:: WORK TASK ::
All of the data should be restated word for word, with the pictures omitted.

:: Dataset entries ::

____________

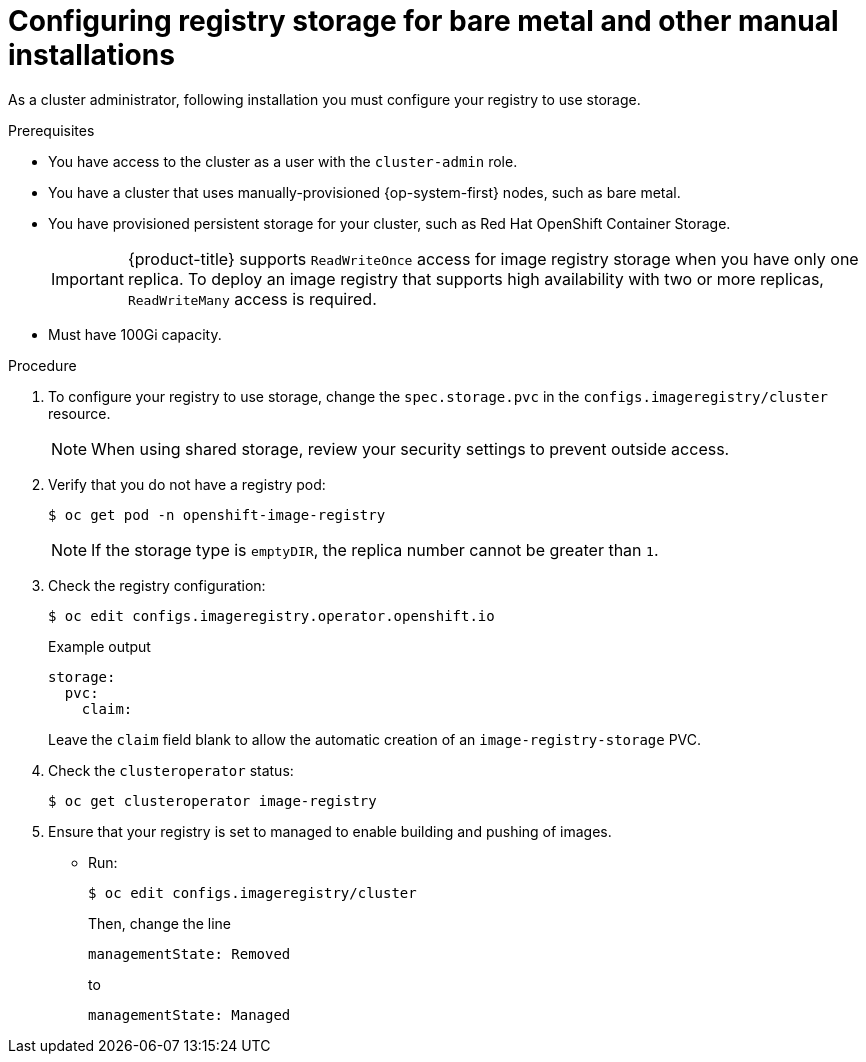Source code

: // Module included in the following assemblies:
//
// * installing/installing_bare_metal/installing-bare-metal.adoc
// * installing/installing_bare_metal/installing-restricted-networks-bare-metal.adoc
// * installing/installing_platform_agnostic/installing-platform-agnostic.adoc
// * registry/configuring_registry_storage/configuring-registry-storage-baremetal
// * installing/installing_ibm_z/installing-ibm-z.adoc
// * virt/virtual_machines/importing_vms/virt-importing-vmware-vm.adoc

[role="_abstract"]
ifeval::["{context}" == "installing-ibm-z"]
:ibm-z:
endif::[]
ifeval::["{context}" == "installing-restricted-networks-ibm-z"]
:ibm-z:
:restricted:
endif::[]
ifeval::["{context}" == "installing-ibm-power"]
:ibm-power:
endif::[]
ifeval::["{context}" == "installing-restricted-networks-ibm-power"]
:ibm-power:
:restricted:
endif::[]

[id="registry-configuring-storage-baremetal_{context}"]
ifndef::ibm-z,ibm-power[]
= Configuring registry storage for bare metal and other manual installations
endif::ibm-z,ibm-power[]
ifdef::ibm-z[]
= Configuring registry storage for IBM Z
endif::ibm-z[]
ifdef::ibm-power[]
= Configuring registry storage for IBM Power Systems
endif::ibm-power[]

As a cluster administrator, following installation you must configure your
registry to use storage.

.Prerequisites

* You have access to the cluster as a user with the `cluster-admin` role.
* You have a cluster
ifndef::ibm-z,ibm-power[that uses manually-provisioned {op-system-first} nodes, such as bare metal.]
ifdef::ibm-z[on IBM Z.]
ifdef::ibm-power[on IBM Power Systems.]
ifndef::ibm-z[* You have provisioned persistent storage for your cluster, such as Red Hat OpenShift Container Storage.]
ifdef::ibm-z[* You have provisioned persistent storage for your cluster.]
+
[IMPORTANT]
====
{product-title} supports `ReadWriteOnce` access for image registry storage when you have only one replica. To deploy an image registry that supports high availability with two or more replicas, `ReadWriteMany` access is required.
====
+
* Must have 100Gi capacity.

.Procedure

. To configure your registry to use storage, change the `spec.storage.pvc` in
the `configs.imageregistry/cluster` resource.
+
[NOTE]
====
When using shared storage, review your security settings to prevent outside access.
====

. Verify that you do not have a registry pod:
+
[source,terminal]
----
$ oc get pod -n openshift-image-registry
----
+
[NOTE]
=====
If the storage type is `emptyDIR`, the replica number cannot be greater than `1`.
=====
+
. Check the registry configuration:
+
[source,terminal]
----
$ oc edit configs.imageregistry.operator.openshift.io
----
+
.Example output
[source,yaml]
----
storage:
  pvc:
    claim:
----
+
Leave the `claim` field blank to allow the automatic creation of an
`image-registry-storage` PVC.
+
. Check the `clusteroperator` status:
+
[source,terminal]
----
$ oc get clusteroperator image-registry
----
+
. Ensure that your registry is set to managed to enable building and pushing of images.
+
* Run:
+
----
$ oc edit configs.imageregistry/cluster
----
+
Then, change the line
+
----
managementState: Removed
----
+
to
+
----
managementState: Managed
----

ifeval::["{context}" == "installing-ibm-z"]
:!ibm-z:
endif::[]
ifeval::["{context}" == "installing-restricted-networks-ibm-z"]
:!ibm-z:
:!restricted:
endif::[]
ifeval::["{context}" == "installing-ibm-power"]
:!ibm-power:
endif::[]
ifeval::["{context}" == "installing-restricted-networks-ibm-power"]
:!ibm-power:
:!restricted:
endif::[]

____________

:: RESPONSE TO THIS TASK ::
Source code

: // Module included in the following assemblies:
//
// * installing/installing_bare_metal/installing-bare-metal.adoc
// * installing/installing_bare_metal/installing-restricted-networks-bare-metal.adoc
// * installing/installing_platform_agnostic/installing-platform-agnostic.adoc
// * registry/configuring_registry_storage/configuring-registry-storage-baremetal
// * installing/installing_ibm_z/installing-ibm-z.adoc
// * virt/virtual_machines/importing_vms/virt-importing-vmware-vm.adoc

[role="_abstract"]
ifeval::["{context}" == "installing-ibm-z"]
:ibm-z:
endif::[]
ifeval::["{context}" == "installing-restricted-networks-ibm-z"]
:ibm-z:
:restricted:
endif::[]
ifeval::["{context}" == "installing-ibm-power"]
:ibm-power:
endif::[]
ifeval::["{context}" == "installing-restricted-networks-ibm-power"]
:ibm-power:
:restricted:
endif::[]

[id="registry-configuring-storage-baremetal_{context}"]
ifndef::ibm-z,ibm-power[]
= Configuring registry storage for bare metal and other manual installations
endif::ibm-z,ibm-power[]
ifdef::ibm-z[]
= Configuring registry storage for IBM Z
endif::ibm-z[]
ifdef::ibm-power[]
= Configuring registry storage for IBM Power Systems
endif::ibm-power[]

As a cluster administrator, following installation you must configure your
registry to use storage.

.Prerequisites

* You have access to the cluster as a user with the `cluster-admin` role.
* You have a cluster
ifndef::ibm-z,ibm-power[that uses manually-provisioned {op-system-first} nodes, such as bare metal.]
ifdef::ibm-z[on IBM Z.]
ifdef::ibm-power[on IBM Power Systems.]
ifndef::ibm-z[* You have provisioned persistent storage for your cluster, such as Red Hat OpenShift Container Storage.]
ifdef::ibm-z[* You have provisioned persistent storage for your cluster.]
+
[IMPORTANT]
====
{product-title} supports `ReadWriteOnce` access for image registry storage when you have only one replica. To deploy an image registry that supports high availability with two or more replicas, `ReadWriteMany` access is required.
====
+
* Must have 100Gi capacity.

.Procedure

. To configure your registry to use storage, change the `spec.storage.pvc` in
the `configs.imageregistry/cluster` resource.
+
[NOTE]
====
When using shared storage, review your security settings to prevent outside access.
====

. Verify that you do not have a registry pod:
+
[source,terminal]
----
$ oc get pod -n openshift-image-registry
----
+
[NOTE]
=====
If the storage type is `emptyDIR`, the replica number cannot be greater than `1`.
=====
+
. Check the registry configuration:
+
[source,terminal]
----
$ oc edit configs.imageregistry.operator.openshift.io
----
+
.Example output
[source,yaml]
----
storage:
  pvc:
    claim:
----
+
Leave the `claim` field blank to allow the automatic creation of an
`image-registry-storage` PVC.
+
. Check the `clusteroperator` status:
+
[source,terminal]
----
$ oc get clusteroperator image-registry
----
+
. Ensure that your registry is set to managed to enable building and pushing of images.
+
* Run:
+
----
$ oc edit configs.imageregistry/cluster
----
+
Then, change the line
+
----
managementState: Removed
----
+
to
+
----
managementState: Managed
----

ifeval::["{context}" == "installing-ibm-z"]
:!ibm-z:
endif::[]
ifeval::["{context}" == "installing-restricted-networks-ibm-z"]
:!ibm-z:
:!restricted:
endif::[]
ifeval::["{context}" == "installing-ibm-power"]
:!ibm-power:
endif::[]
ifeval::["{context}" == "installing-restricted-networks-ibm-power"]
:!ibm-power:
:!restricted:
endif::[]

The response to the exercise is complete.